When we talk about “travelling alone,” the conversation often drifts toward logistics: safety, loneliness, itineraries. But with Jia Lissa, the topic shifts into something more philosophical. To watch her journey alone—whether through the misty alleys of Kyoto or the sun-bleached cliffs of the Algarve—is to witness a quiet revolution against the noise of the collective. In an age where every moment is documented for an audience, travelling alone has become a radical act of privacy. Jia Lissa embodies this perfectly. She does not travel to perform. She travels to feel . Without a companion to fill the silence with small talk, she is forced to listen—to the wind, to a stranger’s fragmented English, to the small, stubborn voice inside her own head that society usually drowns out. jia lissa - travelling alone
So here is to Jia Lissa. Here is to the empty seat on the train. Here is to the solo traveller who knows that the most important relationship you will ever have is the one you cultivate in silence, on the road, entirely alone. Because sometimes, to find your people, you first have to lose your crowd. And that, perhaps, is the greatest souvenir of
She stays an extra day in a boring town because the light feels right. She leaves a famous landmark after five minutes because the energy is wrong. This flexibility is the secret privilege of the solo traveller. You do not negotiate. You do not compromise. You simply move . Finally, travelling alone is not about escaping others. It is about finding the version of yourself that exists when no one is watching. When Jia Lissa returns from her journeys, she does not return as the same person. She is quieter, sharper, stranger. Her eyes have seen things she cannot fully translate into words. But with Jia Lissa, the topic shifts into
There is a particular kind of silence that falls over a train station at 6:00 AM. It is not empty, but it is anonymous. In that space, no one knows your name, your past, or your plans. For most people, this anonymity is unnerving. For Jia Lissa, it is oxygen.
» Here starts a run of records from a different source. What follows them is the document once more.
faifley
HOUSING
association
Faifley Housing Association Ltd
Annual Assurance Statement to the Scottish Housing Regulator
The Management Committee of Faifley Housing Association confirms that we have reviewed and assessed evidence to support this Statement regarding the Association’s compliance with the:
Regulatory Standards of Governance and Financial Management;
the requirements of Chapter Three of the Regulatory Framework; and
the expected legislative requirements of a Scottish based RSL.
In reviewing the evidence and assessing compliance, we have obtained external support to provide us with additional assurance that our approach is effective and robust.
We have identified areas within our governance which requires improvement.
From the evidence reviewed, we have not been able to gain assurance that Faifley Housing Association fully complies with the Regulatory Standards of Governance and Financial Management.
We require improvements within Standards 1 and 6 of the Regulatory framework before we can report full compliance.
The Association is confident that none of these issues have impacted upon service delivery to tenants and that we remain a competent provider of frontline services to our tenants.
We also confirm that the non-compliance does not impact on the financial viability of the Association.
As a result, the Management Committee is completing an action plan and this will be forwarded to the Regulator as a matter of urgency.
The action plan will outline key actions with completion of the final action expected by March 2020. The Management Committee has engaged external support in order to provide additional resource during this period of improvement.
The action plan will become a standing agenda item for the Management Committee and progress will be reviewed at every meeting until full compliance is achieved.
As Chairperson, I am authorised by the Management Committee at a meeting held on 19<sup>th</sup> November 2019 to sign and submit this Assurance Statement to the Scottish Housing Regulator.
But that is precisely the point. Loneliness, she argues, is not the enemy. Unfaced loneliness is. By travelling alone, she has learned to sit inside her own discomfort like a sauna—sweating out the need for external validation. She has discovered that a view witnessed alone is not half as beautiful; it is differently beautiful. It belongs only to her. The most profound aspect of Jia Lissa’s solo journeys is that she never follows a blueprint. She rejects the “must-see” lists. She ignores the influencers who pose in the same locations. Instead, she builds her own cartography: a map drawn in intuition and whim.